Ahsoka hesitated. "I think it's possible."
Luminara's gaze lowered back to the table. "Then we proceed as though that possibility is real."
Gree didn't waste time with reaction. He simply turned toward one of the staff officers standing farther back in the room.
"I want outer and inner shift schedules rewritten before morning," he said. "Nothing leaves this room without my approval."
The clone officer saluted and moved at once.
Ahsoka looked at Gree, then at Luminara. "So we're changing the plan already?"
Luminara's expression remained level. "No. We're making sure the enemy doesn't know what the plan is."

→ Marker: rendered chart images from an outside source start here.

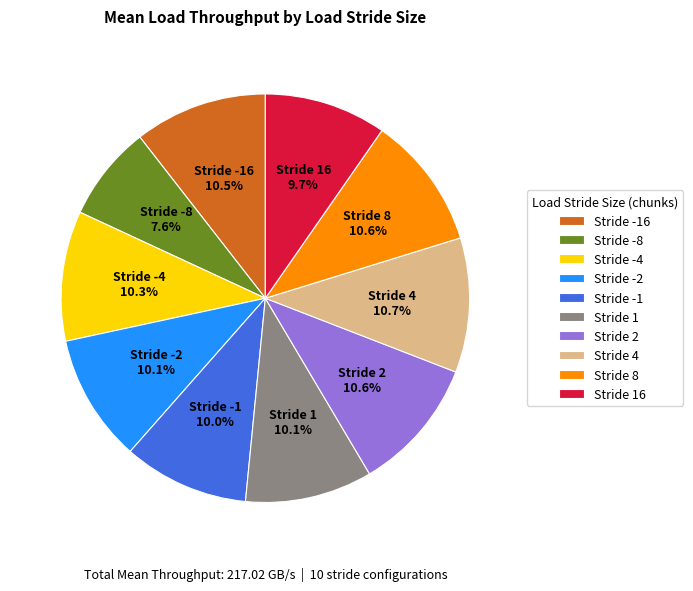

What is the smallest slice in the pie chart?

Stride -8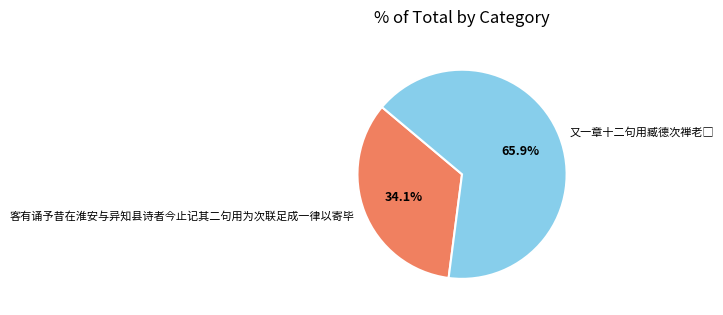

How much of the chart is everything except 客有诵予昔在淮安与异知县诗者今止记其二句用为次联足成一律以寄毕?

65.9%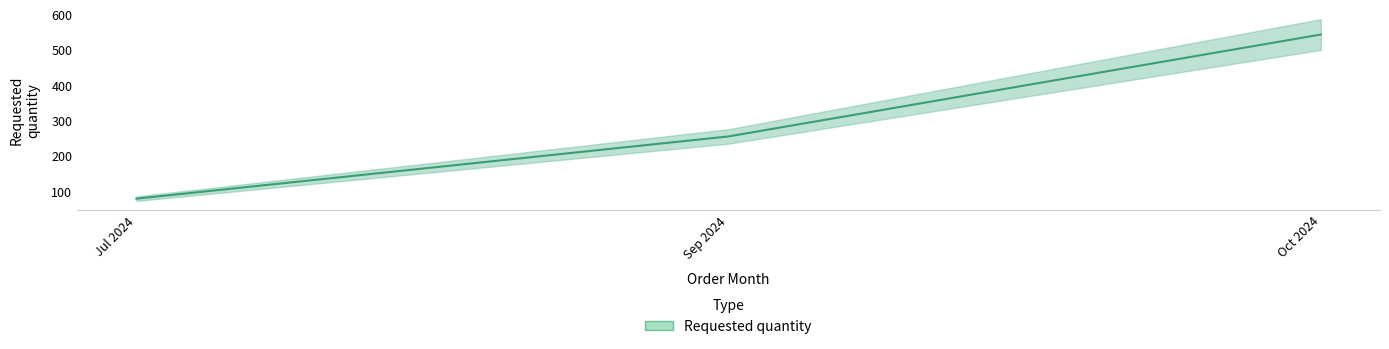

What is the minimum value shown in the chart?

80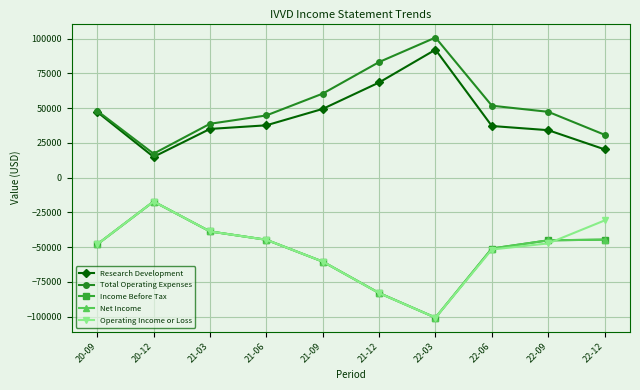

Is this an area chart (filled region under the line)?

No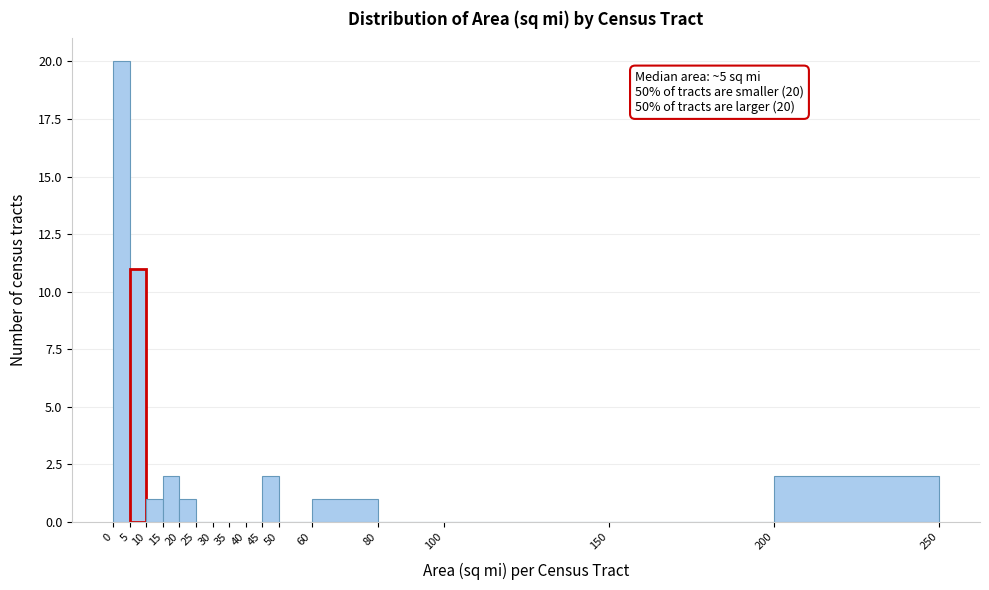

Which range on the x-axis has the tallest bar?

0 to 5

That answer sounded much more like something Anakin would have said than most of what Ahsoka had heard from her that day, though Luminara's delivery was cleaner, colder, more exact.
Interesting.
The discussion went on for some time after that, moving through possibilities one by one.
If the ball was a diversion, how quickly could the palace be sealed without inciting panic?
If the Queen refused to alter her public route, how many clones would be needed to harden it without making the city look occupied?
If the Prime Minister became a target during the ceremony, should he remain in the palace or be transferred to the capital building beforehand?
If the Senate delegation from the southern trade cities arrived with its own guards, how much of that security could be trusted?
No one in the room raised their voice.
No one wasted words.
But by the time the meeting finally began to break, Ahsoka could feel the tension hanging heavier than it had when they started.
Luminara rested both hands lightly against the edge of the holotable and looked at each of them in turn.
"We will assume the attack is real," she said. "We will assume it's timed to exploit ceremony and vanity. And we will assume that whatever our enemy intends, they have already begun preparing for it."
Gree nodded once. "The 41st will be ready."
Barriss inclined her head. "I'll stay in the palace district tonight and review the archive security."
Luminara turned to Ahsoka. "You're with me. We'll begin again with the Prime Minister in the morning."
Ahsoka nodded, though inwardly she was still wondering whether the Prime Minister's hospitality made him easier to trust… or easier to overlook.
Outside, beyond the walls of the operations chamber, Vel Astra kept glittering beautifully in the dark, already preparing for a celebration that more and more felt like an invitation to blood.
And somewhere in that city, whether hidden in silk or office robes or polished court manners, someone was waiting for the right moment to strike.